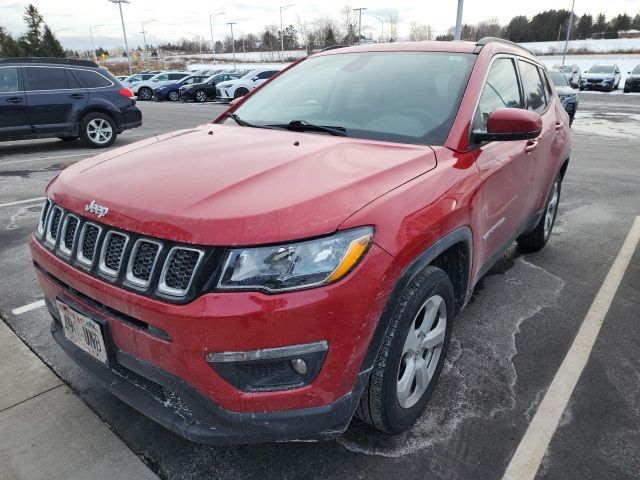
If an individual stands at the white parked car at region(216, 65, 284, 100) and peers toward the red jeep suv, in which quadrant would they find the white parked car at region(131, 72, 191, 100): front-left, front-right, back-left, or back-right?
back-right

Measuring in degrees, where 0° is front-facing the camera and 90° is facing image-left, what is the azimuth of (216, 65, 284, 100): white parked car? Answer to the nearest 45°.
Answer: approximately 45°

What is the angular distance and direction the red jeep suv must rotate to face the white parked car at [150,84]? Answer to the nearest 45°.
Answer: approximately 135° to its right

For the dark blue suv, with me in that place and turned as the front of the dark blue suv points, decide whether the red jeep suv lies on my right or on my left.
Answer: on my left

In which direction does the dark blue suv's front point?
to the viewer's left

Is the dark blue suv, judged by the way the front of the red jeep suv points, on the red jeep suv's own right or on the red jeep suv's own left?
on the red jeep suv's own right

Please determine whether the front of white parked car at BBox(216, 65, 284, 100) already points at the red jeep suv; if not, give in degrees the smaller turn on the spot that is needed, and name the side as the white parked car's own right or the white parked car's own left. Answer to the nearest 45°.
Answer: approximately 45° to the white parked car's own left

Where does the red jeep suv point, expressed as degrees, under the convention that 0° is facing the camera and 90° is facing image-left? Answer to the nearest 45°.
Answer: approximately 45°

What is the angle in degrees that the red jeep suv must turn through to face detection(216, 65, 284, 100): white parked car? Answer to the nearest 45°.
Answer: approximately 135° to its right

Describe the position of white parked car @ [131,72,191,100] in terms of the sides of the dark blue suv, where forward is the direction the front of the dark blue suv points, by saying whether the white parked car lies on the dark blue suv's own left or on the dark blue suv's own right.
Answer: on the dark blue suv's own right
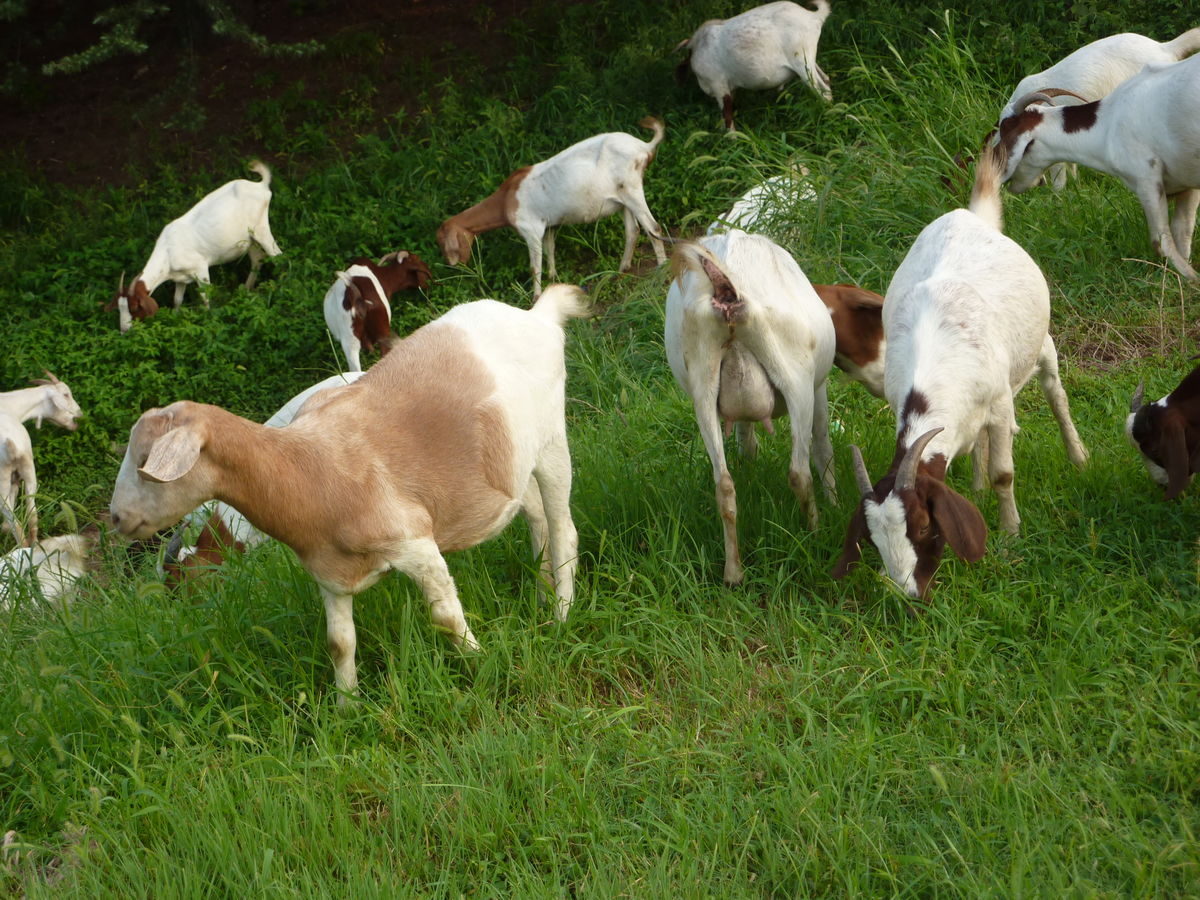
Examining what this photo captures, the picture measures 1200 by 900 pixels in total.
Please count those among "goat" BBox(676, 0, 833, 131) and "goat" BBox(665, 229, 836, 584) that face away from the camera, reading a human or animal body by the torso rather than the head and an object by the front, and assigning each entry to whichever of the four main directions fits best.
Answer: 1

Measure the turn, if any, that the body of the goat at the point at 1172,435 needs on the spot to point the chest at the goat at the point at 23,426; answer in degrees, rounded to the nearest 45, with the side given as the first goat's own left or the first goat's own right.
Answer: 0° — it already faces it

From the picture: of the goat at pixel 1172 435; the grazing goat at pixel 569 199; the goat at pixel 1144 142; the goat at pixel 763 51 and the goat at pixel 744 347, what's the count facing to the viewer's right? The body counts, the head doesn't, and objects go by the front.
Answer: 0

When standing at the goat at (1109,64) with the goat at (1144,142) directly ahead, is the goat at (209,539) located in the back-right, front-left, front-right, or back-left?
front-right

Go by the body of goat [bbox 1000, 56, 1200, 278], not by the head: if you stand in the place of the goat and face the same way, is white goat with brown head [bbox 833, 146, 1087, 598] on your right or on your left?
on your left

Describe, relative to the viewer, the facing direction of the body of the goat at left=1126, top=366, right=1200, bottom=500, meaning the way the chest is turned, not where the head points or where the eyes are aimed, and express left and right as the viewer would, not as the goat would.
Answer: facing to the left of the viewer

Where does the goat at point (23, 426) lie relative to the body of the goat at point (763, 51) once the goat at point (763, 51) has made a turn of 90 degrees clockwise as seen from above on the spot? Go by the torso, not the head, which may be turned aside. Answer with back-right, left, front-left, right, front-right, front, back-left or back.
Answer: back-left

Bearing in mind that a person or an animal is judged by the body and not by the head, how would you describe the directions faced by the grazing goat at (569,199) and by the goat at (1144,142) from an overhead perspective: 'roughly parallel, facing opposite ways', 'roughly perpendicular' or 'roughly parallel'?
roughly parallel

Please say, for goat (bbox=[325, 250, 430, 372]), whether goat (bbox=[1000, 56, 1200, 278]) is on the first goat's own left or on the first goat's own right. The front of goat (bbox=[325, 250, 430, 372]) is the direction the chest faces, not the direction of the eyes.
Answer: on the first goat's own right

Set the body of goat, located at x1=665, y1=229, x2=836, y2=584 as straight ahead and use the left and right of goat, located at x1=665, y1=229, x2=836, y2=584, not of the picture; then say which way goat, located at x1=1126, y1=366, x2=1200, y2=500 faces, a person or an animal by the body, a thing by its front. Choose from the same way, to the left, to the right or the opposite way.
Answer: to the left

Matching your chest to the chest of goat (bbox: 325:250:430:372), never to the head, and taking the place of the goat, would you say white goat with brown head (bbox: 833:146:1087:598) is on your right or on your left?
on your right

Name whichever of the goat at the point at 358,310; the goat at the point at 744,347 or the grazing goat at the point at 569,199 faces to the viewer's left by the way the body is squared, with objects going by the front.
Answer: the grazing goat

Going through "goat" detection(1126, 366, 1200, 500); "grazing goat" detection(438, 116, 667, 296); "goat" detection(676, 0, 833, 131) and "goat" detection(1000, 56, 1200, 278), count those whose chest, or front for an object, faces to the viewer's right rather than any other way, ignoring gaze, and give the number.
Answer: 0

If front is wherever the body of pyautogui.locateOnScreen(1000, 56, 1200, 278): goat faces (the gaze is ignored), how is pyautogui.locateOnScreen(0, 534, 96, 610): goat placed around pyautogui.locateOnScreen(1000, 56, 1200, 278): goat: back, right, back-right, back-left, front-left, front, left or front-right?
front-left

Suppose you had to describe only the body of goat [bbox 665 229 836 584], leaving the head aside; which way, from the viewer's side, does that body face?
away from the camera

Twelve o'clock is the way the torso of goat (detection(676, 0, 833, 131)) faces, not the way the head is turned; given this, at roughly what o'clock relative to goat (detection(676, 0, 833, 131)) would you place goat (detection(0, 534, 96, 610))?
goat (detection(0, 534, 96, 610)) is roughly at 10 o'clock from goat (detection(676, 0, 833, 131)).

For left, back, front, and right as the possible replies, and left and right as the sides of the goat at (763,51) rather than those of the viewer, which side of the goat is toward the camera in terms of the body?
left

::::::::

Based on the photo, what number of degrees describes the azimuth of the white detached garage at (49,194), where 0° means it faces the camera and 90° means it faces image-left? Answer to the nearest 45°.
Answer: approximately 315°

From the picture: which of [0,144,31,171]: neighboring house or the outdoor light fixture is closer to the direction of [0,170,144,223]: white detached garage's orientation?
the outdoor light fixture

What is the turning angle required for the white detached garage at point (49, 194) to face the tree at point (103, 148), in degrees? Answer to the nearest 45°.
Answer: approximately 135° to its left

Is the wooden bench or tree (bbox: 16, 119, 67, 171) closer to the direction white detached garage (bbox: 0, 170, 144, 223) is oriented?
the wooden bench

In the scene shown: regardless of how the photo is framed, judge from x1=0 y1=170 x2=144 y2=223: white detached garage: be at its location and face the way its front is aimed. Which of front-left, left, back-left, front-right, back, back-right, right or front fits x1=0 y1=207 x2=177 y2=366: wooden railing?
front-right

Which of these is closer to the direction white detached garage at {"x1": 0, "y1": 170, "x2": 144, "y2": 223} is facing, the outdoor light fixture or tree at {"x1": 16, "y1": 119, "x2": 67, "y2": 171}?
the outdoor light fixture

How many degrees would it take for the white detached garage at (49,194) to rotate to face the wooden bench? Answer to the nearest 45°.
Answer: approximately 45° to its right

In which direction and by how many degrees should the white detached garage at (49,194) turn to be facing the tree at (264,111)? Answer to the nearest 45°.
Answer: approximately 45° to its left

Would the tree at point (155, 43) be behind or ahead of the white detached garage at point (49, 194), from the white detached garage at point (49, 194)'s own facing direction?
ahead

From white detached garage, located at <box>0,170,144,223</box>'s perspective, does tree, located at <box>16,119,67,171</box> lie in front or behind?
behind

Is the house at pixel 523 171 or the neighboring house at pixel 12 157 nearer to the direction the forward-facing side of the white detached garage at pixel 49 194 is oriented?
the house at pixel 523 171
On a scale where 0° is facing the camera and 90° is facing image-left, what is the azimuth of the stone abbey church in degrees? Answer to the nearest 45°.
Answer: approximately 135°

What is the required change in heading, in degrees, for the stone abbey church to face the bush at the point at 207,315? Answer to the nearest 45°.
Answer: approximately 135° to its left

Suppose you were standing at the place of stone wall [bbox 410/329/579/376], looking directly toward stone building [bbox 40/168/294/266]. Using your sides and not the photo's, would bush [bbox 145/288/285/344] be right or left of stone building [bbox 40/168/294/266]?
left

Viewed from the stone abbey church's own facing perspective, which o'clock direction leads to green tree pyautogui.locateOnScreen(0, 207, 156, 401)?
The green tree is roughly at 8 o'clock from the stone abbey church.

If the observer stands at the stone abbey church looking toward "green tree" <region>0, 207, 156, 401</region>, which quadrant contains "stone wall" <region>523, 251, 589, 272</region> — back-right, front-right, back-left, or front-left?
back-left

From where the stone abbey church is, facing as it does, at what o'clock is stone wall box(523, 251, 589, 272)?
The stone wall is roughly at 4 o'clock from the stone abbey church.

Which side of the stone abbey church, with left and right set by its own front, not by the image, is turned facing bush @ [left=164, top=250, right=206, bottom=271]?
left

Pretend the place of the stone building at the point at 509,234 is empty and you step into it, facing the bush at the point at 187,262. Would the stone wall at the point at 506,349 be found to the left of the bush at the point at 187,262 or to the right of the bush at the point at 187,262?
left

::::::::

◆ What you are asked to do
Locate every line of the data above that contains the word "same" and copy each one. Treat case as significant.

◆ Output for this exercise
Go by the body of goat [bbox 1000, 56, 1200, 278], not by the head: if you stand in the place of the goat and face the same way, is white goat with brown head [bbox 833, 146, 1087, 598] on your right or on your left?
Set the body of goat, located at x1=665, y1=229, x2=836, y2=584 as straight ahead and use the left and right of goat, located at x1=665, y1=229, x2=836, y2=584, not of the picture; then say which way goat, located at x1=1126, y1=366, x2=1200, y2=500 faces, a person or an animal by the body, a thing by its front. Choose from the same way, to the left, to the right or the opposite way.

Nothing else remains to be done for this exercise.